Starting to look like the days of consumer lock-in to the extreme.
Adaptive-Sync is vendor independent, not locked in. It's opening up the previously locked-in alternative.
kalniel
Adaptive-Sync is vendor independent, not locked in. It's opening up the previously locked-in alternative.

I agree. I was wondering how many monitors actually came out with G Sync, and if you click through on nVidia's site to look (http://www.geforce.co.uk/hardware/technology/g-sync/where-to-buy) ; you find a grand total of… one. That one monitor Asus launched a while back (and props to Scan for doing such a nice page for one product :D). I think Acer may have another but it is going to be a small club with these chips.

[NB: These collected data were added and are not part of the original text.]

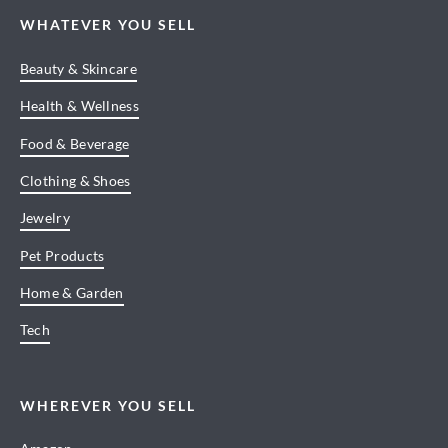
WHATEVER YOU SELL
Beauty & Skincare
Health & Wellness
Food & Beverage
Clothing & Shoes
Jewelry
Pet Products
Home & Garden
Tech
WHEREVER YOU SELL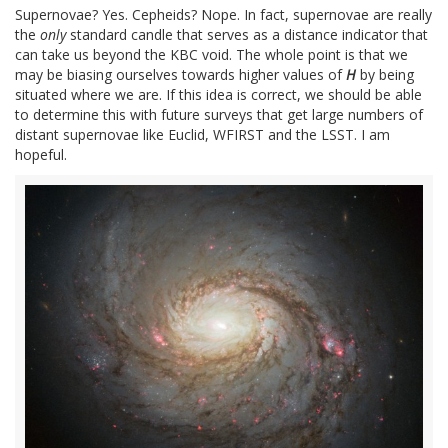
Supernovae? Yes. Cepheids? Nope. In fact, supernovae are really
the
only
standard candle that serves as a distance indicator that
can take us beyond the KBC void. The whole point is that we
may be biasing ourselves towards higher values of
H
by being
situated where we are. If this idea is correct, we should be able
to determine this with future surveys that get large numbers of
distant supernovae like Euclid, WFIRST and the LSST. I am
hopeful.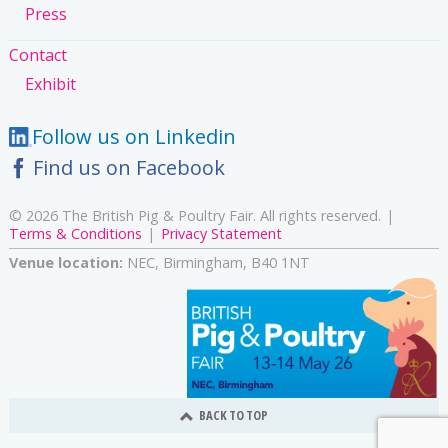
Press
Contact
Exhibit
Follow us on Linkedin
Find us on Facebook
© 2026 The British Pig & Poultry Fair. All rights reserved.
Terms & Conditions
Privacy Statement
Venue location:
NEC, Birmingham, B40 1NT
BACK TO TOP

Because Adaptive Sync is in DP 1.2a, there is no reason nVidia can't do something similar other than pride, because that is going to be a bitter pill to swallow.
shaithis
I am not looking forward to the future of graphics cards….

Mantle v NVAPI
A-Sync v G-Sync
??? v NVLink

Starting to look like the days of consumer lock-in to the extreme.
I'm sure the ‘game developers’ aren't looking forward to it either…
LSG501
I'm sure the ‘game developers’ aren't looking forward to it either…
Why not? A-sync is vendor independent, requires nothing from the game side of things, and will allow developers to be slightly freer with render times.